• WORK TO COMPLETE
Render the lines of text in the entries below as a numbered list, leaving out any blank lines.

• INPUT MATERIAL
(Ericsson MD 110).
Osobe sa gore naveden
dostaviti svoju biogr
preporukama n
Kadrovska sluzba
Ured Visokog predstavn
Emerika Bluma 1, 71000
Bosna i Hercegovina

• WRITTEN REPLY
1. (Ericsson MD 110).
2. Osobe sa gore naveden
3. dostaviti svoju biogr
4. preporukama n
5. Kadrovska sluzba
6. Ured Visokog predstavn
7. Emerika Bluma 1, 71000
8. Bosna i Hercegovina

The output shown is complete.